具体bi_boot_params是多少搜索代码可以知道,其实韦东山是在自己的100ask24x0.c中自己定义的。
setup_start_tag之后我们得到:
static void setup_start_tag (bd_t *bd)
{
params = (struct tag *) bd->bi_boot_params;
params->hdr.tag = ATAG_CORE;
params->hdr.size = tag_size (tag_core);
params->u.core.flags = 0;
params->u.core.pagesize = 0;
params->u.core.rootdev = 0;
params = tag_next (params);
}
0x30000100|size|tag|flag|page_size|root_dev|
其中header_size=sizeof(struct tag_header) + (sizeof(struct type) >> 2)
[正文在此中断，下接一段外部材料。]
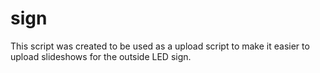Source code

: # sign
This script was created to be used as a upload script to make it easier to upload slideshows for the outside LED sign.


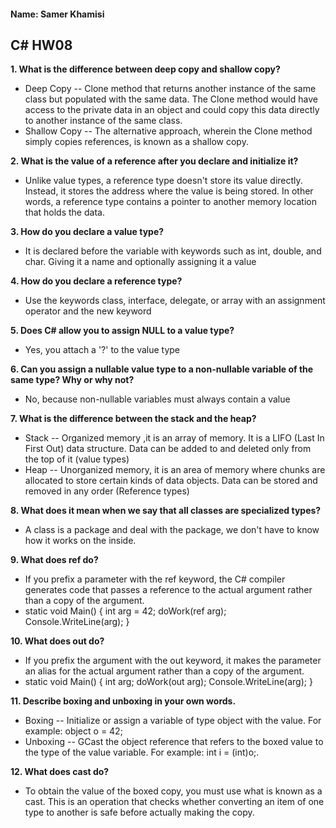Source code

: #### Name: Samer Khamisi

## C# HW08

**1. What is the difference between deep copy and shallow copy?**

* Deep Copy -- Clone method that returns another instance of the same class but populated with the same data. 
The Clone method would have access to the private data in an object and could copy this data directly to 
another instance of the same class.
* Shallow Copy -- The alternative approach, wherein the Clone method simply copies references,
is known as a shallow copy.

**2. What is the value of a reference after you declare and initialize it?**

* Unlike value types, a reference type doesn't store its value directly. Instead, it stores 
the address where the value is being stored. In other words, a reference type contains a pointer to another 
memory location that holds the data.

**3. How do you declare a value type?**

* It is declared before the variable with keywords such as int, double, and char. Giving it a name and optionally 
assigning it a value 

**4. How do you declare a reference type?**

* Use the keywords class, interface, delegate, or array with an assignment operator and the new keyword

**5. Does C# allow you to assign NULL to a value type?**

* Yes, you attach a '?' to the value type

**6. Can you assign a nullable value type to a non-nullable variable of the same type? Why or why not?**

* No, because non-nullable variables must always contain a value

**7. What is the difference between the stack and the heap?**

* Stack -- Organized memory ,it is an array of memory. It is a LIFO (Last In First Out) data structure. 
Data can be added to and deleted only from the top of it (value types)
* Heap -- Unorganized memory, it is an area of memory where chunks are allocated to store certain kinds of data objects.
Data can be stored and removed in any order (Reference types)

**8. What does it mean when we say that all classes are specialized types?**

* A class is a package and deal with the package, we don't have to know how it works on the inside.

**9. What does ref do?**

* If you prefix a parameter with the ref keyword, the C# compiler generates code that passes a reference
to the actual argument rather than a copy of the argument.
* static void Main()
{
int arg = 42;
doWork(ref arg);
Console.WriteLine(arg);
}

**10. What does out do?**

* If you prefix the argument with the out keyword, it makes the parameter an alias for the actual argument rather 
than a copy of the argument.
* static void Main()
{
int arg;
doWork(out arg);
Console.WriteLine(arg);
}

**11. Describe boxing and unboxing in your own words.**

* Boxing -- Initialize or assign a variable of type object with the value. For example:
object o = 42;
* Unboxing -- GCast the object reference that refers to the boxed value to the type of the value
variable. For example:
int i = (int)o;.

**12. What does cast do?**

* To obtain the value of the boxed copy, you must use what is known as a cast. This is an operation
that checks whether converting an item of one type to another is safe before actually making the copy.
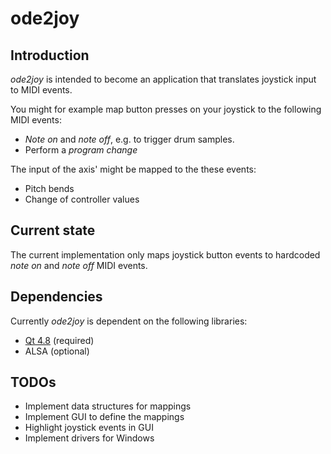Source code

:# ode2joy
## Introduction
*ode2joy* is intended to become an application that translates joystick input to MIDI events.

You might for example map button presses on your joystick to the following MIDI events:

* *Note on* and *note off*, e.g. to trigger drum samples.
* Perform a *program change*

The input of the axis' might be mapped to the these events:

* Pitch bends
* Change of controller values

## Current state
The current implementation only maps joystick button events to hardcoded *note on* and *note off* MIDI events.

## Dependencies
Currently *ode2joy* is dependent on the following libraries:

* [Qt 4.8](http://qt-project.org/) (required)
* ALSA (optional)

## TODOs

* Implement data structures for mappings
* Implement GUI to define the mappings
* Highlight joystick events in GUI
* Implement drivers for Windows

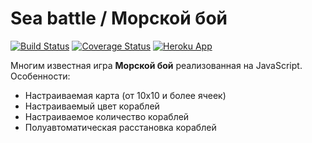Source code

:# Sea battle / Морской бой
[![Build Status](https://travis-ci.org/cat-holding/fe-sea-battle.svg?branch=master)](https://travis-ci.org/cat-holding/fe-sea-battle) 
[![Coverage Status](https://coveralls.io/repos/github/cat-holding/fe-sea-battle/badge.svg)](https://coveralls.io/github/cat-holding/fe-sea-battle)
[![Heroku App](https://img.shields.io/badge/heroku-sea--battle2017-9777ba.svg)](https://sea-battle2017.herokuapp.com/)    

Многим известная игра **Морской бой** реализованная на JavaScript.
Особенности:
+ Настраиваемая карта (от 10х10 и более ячеек)
+ Настраиваемый цвет кораблей
+ Настраиваемое количество кораблей
+ Полуавтоматическая расстановка кораблей

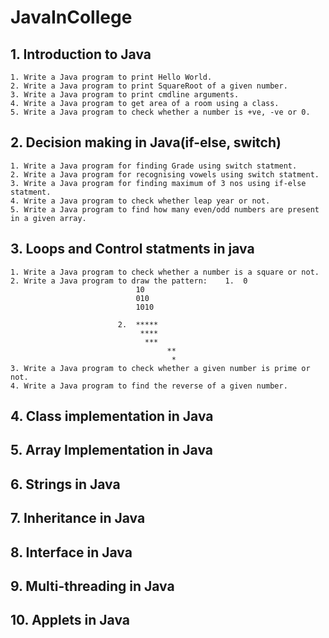 # JavaInCollege

## 1. Introduction to Java
	1. Write a Java program to print Hello World.
	2. Write a Java program to print SquareRoot of a given number.
	3. Write a Java program to print cmdline arguments.
	4. Write a Java program to get area of a room using a class.
	5. Write a Java program to check whether a number is +ve, -ve or 0.
	
## 2. Decision making in Java(if-else, switch)
	1. Write a Java program for finding Grade using switch statment.
	2. Write a Java program for recognising vowels using switch statment.
	3. Write a Java program for finding maximum of 3 nos using if-else statment.
	4. Write a Java program to check whether leap year or not.
	5. Write a Java program to find how many even/odd numbers are present in a given array.
	
## 3. Loops and Control statments in java
	1. Write a Java program to check whether a number is a square or not.
	2. Write a Java program to draw the pattern:	1.	0
								10
								010
								1010
						
							2.	*****
								 ****
								  ***
							      	   **
							            *
	3. Write a Java program to check whether a given number is prime or not.
	4. Write a Java program to find the reverse of a given number.

## 4. Class implementation in Java

## 5. Array Implementation in Java

## 6. Strings in Java

## 7. Inheritance  in Java

## 8. Interface in Java 

## 9. Multi-threading in Java

## 10. Applets in Java


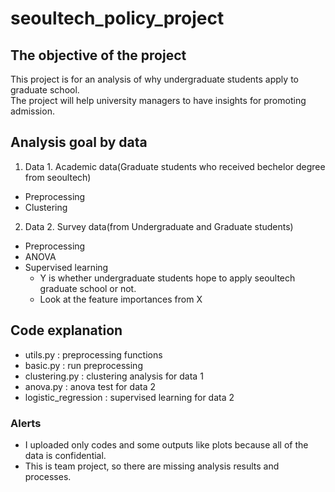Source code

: # seoultech_policy_project

## The objective of the project
This project is for an analysis of why undergraduate students apply to graduate school. <br>
The project will help university managers to have insights for promoting admission.

## Analysis goal by data
1) Data 1. Academic data(Graduate students who received bechelor degree from seoultech)
- Preprocessing
- Clustering

2) Data 2. Survey data(from Undergraduate and Graduate students)
- Preprocessing
- ANOVA
- Supervised learning
  - Y is whether undergraduate students hope to apply seoultech graduate school or not.
  - Look at the feature importances from X

## Code explanation
- utils.py : preprocessing functions
- basic.py : run preprocessing
- clustering.py : clustering analysis for data 1
- anova.py : anova test for data 2
- logistic_regression : supervised learning for data 2

### Alerts
- I uploaded only codes and some outputs like plots because all of the data is confidential.
- This is team project, so there are missing analysis results and processes.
也就是说执行完这个函数之后,要明白在内核启动参数区域都放了大小是多少的参数。
执行完setup_memory_tag函数之后:
#ifdef CONFIG_SETUP_MEMORY_TAGS
static void setup_memory_tags (bd_t *bd)
{
int i;
for (i = 0; i < CONFIG_NR_DRAM_BANKS; i++) {
params->hdr.tag = ATAG_MEM;
params->hdr.size = tag_size (tag_mem32);
params->u.mem.start = bd->bi_dram[i].start;
params->u.mem.size = bd->bi_dram[i].size;
params = tag_next (params);
}
}
#endif
这时存储内核启动参数的区域类似于setup_start_tag
开始是size|tag|size|start|
下面是start_commandline_tag
static void setup_commandline_tag (bd_t *bd, char *commandline)
{
char *p;
if (!commandline)
return;
把命令前面的空格给干掉
for (p = commandline; *p == ' '; p++);
if (*p == '\0')
return;
params->hdr.tag = ATAG_CMDLINE;
params->hdr.size =
(sizeof (struct tag_header) + strlen (p) + 1 + 4) >> 2;
strcpy (params->u.cmdline.cmdline, p);
params = tag_next (params);
}
commandline被传入一个参数*commandline,而这个参数是getev(“bootargs”),用print命令在uboot命令行中查看bootargs,其中包括了内核的console的信息从哪里打印出来,是同ttyssa0也即串口0打出来。
size|tag|bootargs
最后一个是setup_end_tag-
static void setup_end_tag (bd_t *bd)
{
params->hdr.tag = ATAG_NONE;
params->hdr.size = 0;
}
这两个参数全是0。